Hartnett: He didn’t tell me that until Venice, a week and a half ago. For me, I guess that’s a compliment, if he sees himself in what I did. But, it was kind of obvious that he had written from a personal perspective because it’s a first-person narrative and because he has said, many times, that this book was written in this way to exorcize the demons that were haunting him, due to his mother’s death. The Dahlia and his mother’s murder were inextricably linked for him, and so I assume that there was some sort of autobiographical tendency to the character. But, my job was just to take the work that was on the page ’cause if I tried to play James in this film, it would have been a wild film, man.

Question: THIS IS ONE OF THE BIGGEST HOLLYWOOD SCANDALS. WAS THERE A SENSE OF CREEPINESS AROUND ANY OF THIS ON THE SET?

Hartnett: We were in Bulgaria, so we didn’t have a lot of connection to the Los Angeles of the era. There’s a creepiness to any true story, in a way. Maybe creepiness isn’t the right word, but a responsibility that you feel, in a way. On this particular film, it’s a fictionalized account, so as Ellroy would say, we’re just trying to honor Betty Short and her death, but it’s not trying to figure anything out. It’s not trying to decipher it for anybody. It’s a story. We can’t catch the killer, unless this guy that recently came forward, who says that he did it, is really the killer, but there have been 1,000 such people.

Question: CAN YOU TALK ABOUT THE FIGHT SCENE? HOW MUCH DID YOU AND AARON GET INTO THE BOXING?
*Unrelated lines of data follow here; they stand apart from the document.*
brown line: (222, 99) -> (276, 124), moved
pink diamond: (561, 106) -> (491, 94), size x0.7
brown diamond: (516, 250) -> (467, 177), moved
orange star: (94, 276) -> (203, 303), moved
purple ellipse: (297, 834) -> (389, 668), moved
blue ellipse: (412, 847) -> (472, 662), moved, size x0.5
Hartnett: I spent way too much time, really, boxing for this. I didn’t need to, and I knew that I wasn’t going to need to. I knew it was only going to be one scene in the film. But, Ellroy makes a direct correlation between the way that Bucky acts as a fighter and the way that he acts in his life. He’s Mr. Ice in both, and the way that he takes apart an opponent is very similar to the way he takes apart the case. So, for me, when I got into the ring, I felt I was starting to really understand the character, so I spent seven months boxing, five days a week, four hours a day, like they were training me to actually have a fight. And then, I would run for an hour, every day. It was intense. My trainers were really into it. They were killing me. The first day of training, or maybe the first few days, they put me in the ring to try and spar, to just show me that it wasn’t going to be a cake walk. I think I made it less than a round before I was just passing out. You start to hyper-ventilate and you don’t know how to keep your cool and you don’t know how to start to pick apart your opponent. You don’t know how to defend yourself. By the end of it, I was going seven rounds with 30-second intervals for time off, which is equivalent in a normal bout of going a full 10-round fight, so I was tip-top. It all helped me understand the character because it was all about being able to take my time and pick my opponent apart and act decisively at the right moments, but not until then. Bucky’s a boxer, not a fighter, and that just gave me direct insight into the character.

Question: DID YOU GET ANY BOXING ADVICE FROM HILARY SWANK?

Hartnett: [Laughs] No. Apparently, somebody said somewhere that she challenged me to a fight [laughs], but I wouldn’t take her up on it. She looked pretty good in ‘Million Dollar Baby.’

Question: WHAT WAS IT LIKE TO KISS BOTH HILARY SWANK AND SCARLETT JOHANSSON?

Hartnett: They’re both very good kissers. It was part of a day’s work. Tough day at the office.

Question: WAS THERE SOME PHYSICAL CONTACT DURING THAT FIGHT SCENE?

Hartnett: Oh, we ended up accidentally hitting each other a couple times. Aaron got me, at that point, twice and that was a pain in the ass. I wanted to get him back. But, we survived it.